Ernest Dowson imagined our lives unfolding out of “a misty dream… within a dream” (isn’t that the plot of a Chris Nolan movie?)
Oscar Wilde complained, “reality is a dream that keeps me from sleeping”; a sentiment that sends a smirk to my face while on the bus most Monday mornings.
James Joyce — through his protagonist Stephen Dedalus — reflected soberly, “History is a nightmare from which I am trying to awake.”
Jessica said:
This is a fascinating subject. There is a presupposition inherent in the argument however, that consciousness is only possible–is a product of, controlled by, and dependent on–the material brain. This is what causes the dilemma.
But what if it isn’t? A neurosurgeon originally committed to the materialistic view, Dr. Eben Alexander had an experience during a coma which profoundly changed his understanding of consciousness. He contracted gram-negative bacterial meningitis which shut down all brain functioning but that required for the lowest levels of existence.
Yet during the extended period his brain was non-functional, he found himself very much alive, mobile, and conscious, functioning intellectually to a degree which surpassed by orders of magnitude the limited abilities of his material brain.
He quotes from his medical records and his physicians confirming the state of his brain with his personal account of what he was experiencing concurrently–an enhanced ability to learn, think, reason, sense and understand–in his book Proof of Heaven: A Neurosurgeon’s Journey into the Afterlife.
I hope to posts some quotes about the relationship of the brain and consciousness on hiddeninjesus.wordpress.com within the week.
Oh, and in Genesis mortality was not the price of knowledge. Mortality was the price of disobedience. Knowledge (of evil and its consequences, experiencing the exquisite pain of knowing we will die, described above) was a byproduct, a part of that package.
jrbenjamin said:
Good points. I haven’t read Alexander’s book — and I know his credentials are solid — but there have also been some critiques made of his methodology (see Sam Harris’s article “The Must Be Heaven”).
Also: in terms of Genesis, couldn’t mortality be the price of knowledge and disobedience?
Interesting objection, I’m just not sure if you’re right.

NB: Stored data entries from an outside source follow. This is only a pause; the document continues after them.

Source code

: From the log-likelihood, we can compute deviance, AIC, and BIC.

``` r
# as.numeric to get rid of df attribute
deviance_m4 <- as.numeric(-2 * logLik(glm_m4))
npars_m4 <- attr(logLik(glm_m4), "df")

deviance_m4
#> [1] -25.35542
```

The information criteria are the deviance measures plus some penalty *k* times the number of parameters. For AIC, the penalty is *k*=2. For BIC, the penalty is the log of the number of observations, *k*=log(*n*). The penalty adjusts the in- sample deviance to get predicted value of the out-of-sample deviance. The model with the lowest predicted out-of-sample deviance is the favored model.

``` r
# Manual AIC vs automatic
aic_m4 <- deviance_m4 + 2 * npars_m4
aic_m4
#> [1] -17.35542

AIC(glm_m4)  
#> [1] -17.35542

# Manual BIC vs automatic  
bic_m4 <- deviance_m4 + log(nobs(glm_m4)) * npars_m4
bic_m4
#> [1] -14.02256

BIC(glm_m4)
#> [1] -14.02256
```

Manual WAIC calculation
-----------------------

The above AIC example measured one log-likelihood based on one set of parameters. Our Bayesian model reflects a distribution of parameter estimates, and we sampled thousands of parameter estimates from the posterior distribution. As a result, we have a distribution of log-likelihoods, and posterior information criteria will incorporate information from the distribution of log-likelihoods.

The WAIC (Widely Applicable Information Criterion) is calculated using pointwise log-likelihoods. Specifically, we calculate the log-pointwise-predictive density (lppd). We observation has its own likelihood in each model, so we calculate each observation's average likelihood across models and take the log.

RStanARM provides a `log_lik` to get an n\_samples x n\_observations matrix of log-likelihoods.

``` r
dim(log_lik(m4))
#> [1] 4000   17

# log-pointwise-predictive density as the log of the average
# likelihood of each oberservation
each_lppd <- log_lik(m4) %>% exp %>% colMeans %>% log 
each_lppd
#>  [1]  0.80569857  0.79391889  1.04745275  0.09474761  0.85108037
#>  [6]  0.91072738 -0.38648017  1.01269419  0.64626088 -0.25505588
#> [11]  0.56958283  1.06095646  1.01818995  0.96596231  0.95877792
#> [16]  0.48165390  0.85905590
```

Thanks for commenting, as always.
Jessica said:
I may be totally missing his point. Is this an argument for consciousness beyond death? Is this quote at the end his own conclusion: “We cannot conceive of our own nonexistence, he reasoned, and therefore our nonexistence is impossible.’”
I sent this link to my brother Ted Reynolds, who is a materialist, with the note “Ted, It seems to me you have indicated you can imagine a world without your existence or consciousness. But maybe not imagining in the sense described here. Just acknowledging?”
He wrote back, “I hate to diss all these distinguished personages, but I think they’re a bit confused about how imagination works. If one couldn’t imagine something without including oneself in the imagination, that would be a clear contradiction. But in fact we are constantly doing the opposite.
“So yes, I can easily ‘imagine a world without [my] existence or consciousness.’ I find it neither impossible nor inconceivable. In fact, I do it all the time.
“When I imagine a valley in China, I don’t imagine myself in it, any more than when I see a photograph of that valley, I imagine the camera. When I watch or remember a historical movie, I have no idea at all of myself being an observer in that time and place. When I contemplate my corpse after my death, I do not project a future disembodied self as contemplating it. In each of these cases, it is quite clear that I am in one time and place, while what I imagine is in another; there is no difficulty at all in thinking thus and no contradiction. That’s how imagination works, from where you are to where you aren’t.
“But if one tries to imagine a time and place where one is not, and also simultaneously insists on trying to imagine oneself as being in that same time and place, then of course one can’t manage it.
“Reasonable rebuttals are always welcome.”